François Truffaut (6 février 1932 à Paris – 21 octobre 1984 à Neuilly) est certainement un des cinéastes français les plus connus du XXe siècle. Son œuvre est associée au courant avant-gardiste de la “Nouvelle Vague”, tout en bénéficiant d’une reconnaissance populaire croissante. En ce sens, il est une des figures tutélaires d’un cinéma français à la fois indépendant sur le plan artistique et autonome sur le plan financier. Réalisateur prolifique, il met en scène 21 longs métrages en 25 ans, entre 1959 et 1984. Passé à la réalisation après avoir été fervent critique de cinéma, il fut scénariste, mais aussi producteur (Les Films du Carrosse) et enfin volontiers acteur, dans ses propres films ou ceux des autres (Steven Spielberg, Rencontres du troisième type, 1977). Sa renommée internationale est consacrée par l’obtention d’un oscar en 1973 pour La nuit américaine.

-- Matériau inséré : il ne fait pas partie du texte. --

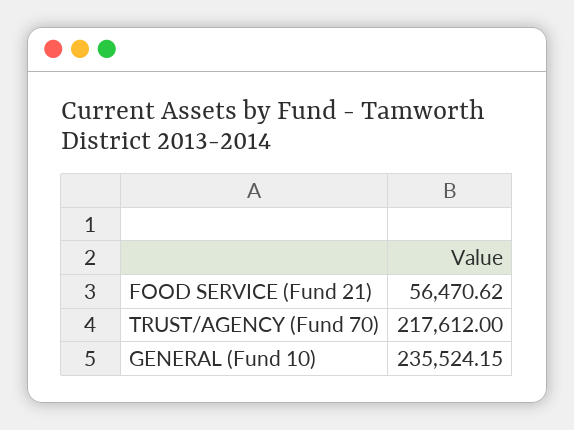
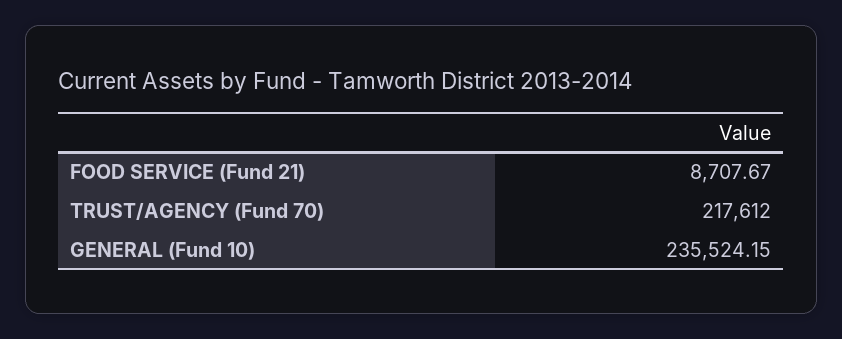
  {
-   "FOOD SERVICE (Fund 21)": 56470.62,
+   "FOOD SERVICE (Fund 21)": 8707.67,
    "TRUST/AGENCY (Fund 70)": 217612,
    "GENERAL (Fund 10)": 235524.15
  }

La biographie de François Truffaut pèse étroitement sur la nature et la forme de son oeuvre cinématographique. Ainsi les thèmes abordés dans ses films suivent le fil de sa vie et s’y entremêlent sans limites. En 1959, il tire de son expérience d’enfant illégitime, reconnu par un homme qui n’est pas son père, une œuvre manifeste, Les 400 coups, qui fut d’emblée reconnut à Cannes comme un chef d’oeuvre (Prix de la meilleure mise en scène en 1959). Il y montre l’enfance contrariée et l’adolescence réprimée d’Antoine Doinel, double avoué de lui-même, et incarné à l’écran par Jean-Pierre Léaud qui sera longtemps son acteur fétiche. Scénariste du A bout de souffle de Jean-Luc Goddard, il est aussi la figure de proue de la Nouvelle Vague. Les “aventures d’Antoine Doinel”, qu’il va suivre du mariage jusqu’au divorce, vont le poursuivre durant vingt ans : après Baisers volés (1967) et Domicile conjugal (1968) il clôt avec L’amour en fuite (1979) un cycle initiatique qui suit une sorte de fibre romanesque très inspirée par Balzac.

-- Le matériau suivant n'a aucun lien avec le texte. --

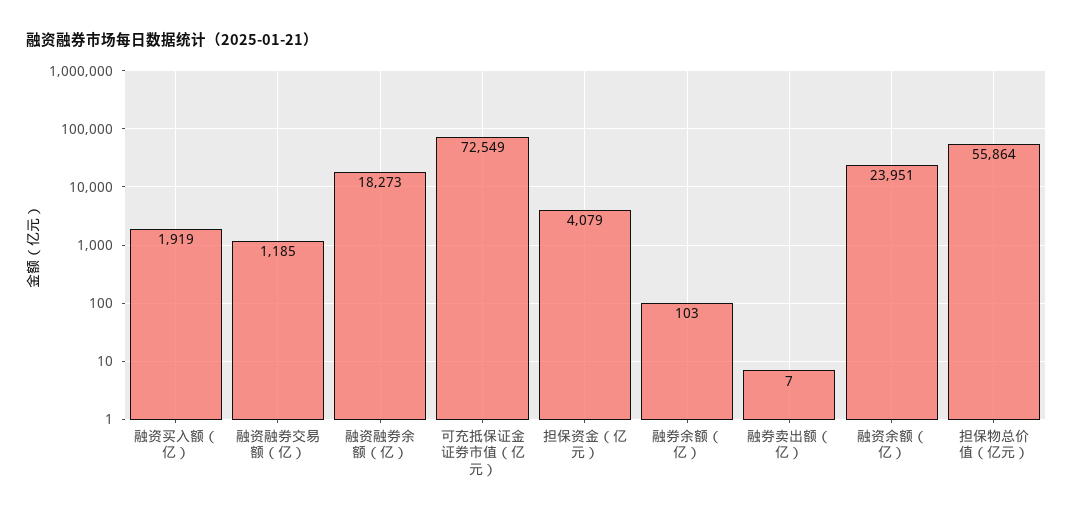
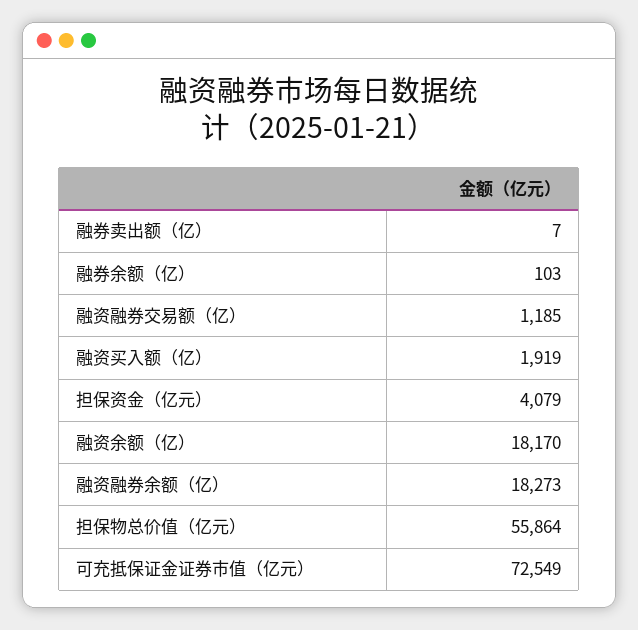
  {
    "融资买入额（亿）": 1919,
    "融资融券交易额（亿）": 1185,
    "融资融券余额（亿）": 18273,
    "可充抵保证金证券市值（亿元）": 72549,
    "担保资金（亿元）": 4079,
    "融券余额（亿）": 103,
    "融券卖出额（亿）": 7,
-   "融资余额（亿）": 23951,
+   "融资余额（亿）": 18170,
    "担保物总价值（亿元）": 55864
  }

Tout en consacrant aux jeux de l’amour et du hasard, entre marivaudage et romantisme, entre adultère et vie en couple(s), une part essentiel de ses films (Jules et Jim, La Peau douce, Les deux anglaises et le continent, L’homme qui aimait les femmes, La femme d’à côté), il ne dédaigne pas le genre du polar (Tirez sur le pianiste, La mariée était en noir, La sirène du Mississipi, Vivement dimanche !). La Nuit américaine (1973) et Le Dernier métro (1980), consacré par les récompenses et le public, offrent aussi deux mises en abyme de la création cinématographique et théâtral. Il meurt en pleine activité, d’une tumeur cancéreuse au cerveau en 1984.

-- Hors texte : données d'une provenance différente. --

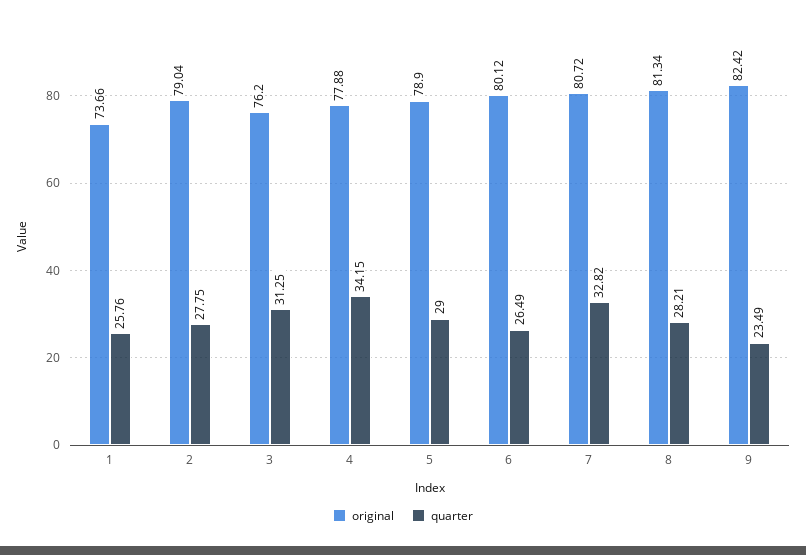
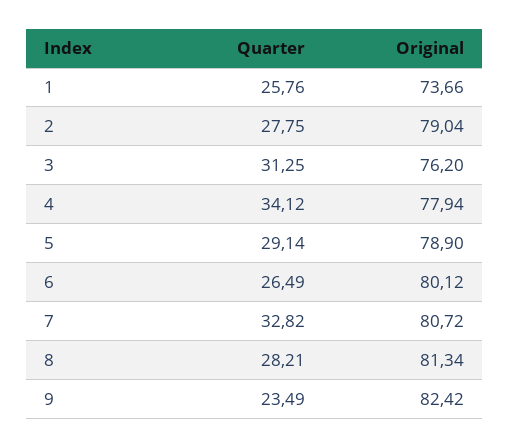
  {
    "original": {
      "1": 73.66,
      "2": 79.04,
      "3": 76.2,
-     "4": 77.88,
+     "4": 77.94,
      "5": 78.9,
      "6": 80.12,
      "7": 80.72,
      "8": 81.34,
      "9": 82.42
    },
    "quarter": {
      "1": 25.76,
      "2": 27.75,
      "3": 31.25,
-     "4": 34.15,
+     "4": 34.12,
-     "5": 29,
+     "5": 29.14,
      "6": 26.49,
      "7": 32.82,
      "8": 28.21,
      "9": 23.49
    }
  }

Entre œuvres populaires et “d’auteur”, les films de Truffaut sont toujours arc-boutés sur un récit plus ou moins dramatique. Tout d’abord il est vrai qu’il a exploré de très nombreux genres, depuis la Science-fiction (Fahrenheit 451) jusqu’à la comédie (Une belle fille comme moi). Il puise volontiers la matière de ses scénarii dans des adaptations littéraires libres, d’écrivains pas forcément très connus, comme Henri-Pierre Roché (Jules et Jim).
En fait Truffaut a été obsédé par la question du rapport de complémentarité entre le cinéma et la vie, entre le rêve et la réalité. Cette question envahissante est proposée à ses spectateurs comme une réflexion partagée. Truffaut cherche toujours à mettre en rêve la vie en mettant du réel dans le cinéma. Il reste donc toujours “réaliste”, au sens où ses personnages sont dotés d’un puissant pouvoir d’identification. Toujours pris dans “le tourbillon de la vie”, porté en chanson-manifeste dans Jules et Jim, hors de toute réduction sociologique et psychologiques, les “caractères” de Truffaut sont des individus à la fois inquiets et heureux, qui tendent à un très large public un miroir fidèle de la crudité des passions et des joies immédiates de la vie.
Truffaut vouait une admiration sans limite à Jean Renoir dont il dira qu’il est le plus grand cinéaste du monde. Il rendait hommage à ses pairs en pratiquant leur cinéma. Ainsi, dès Les 400 coups, il a recours à une présence hitchcockienne en apparaissant en personne dans la séquence de la fête foraine. Il reprendra d’ailleurs dans l’ouvrage qu’il consacre à Hitchcock la citation de Cocteau à propos de Camus : “Son oeuvre continuait à vivre comme les montres au poignet des soldats morts”. Dans le même ordre d’idée, dans Domicile conjugal, il met en scène une courte saynète où Antoine Doinel, son personnage, croise M. Hulot, le personnage inventé par Jacques Tati.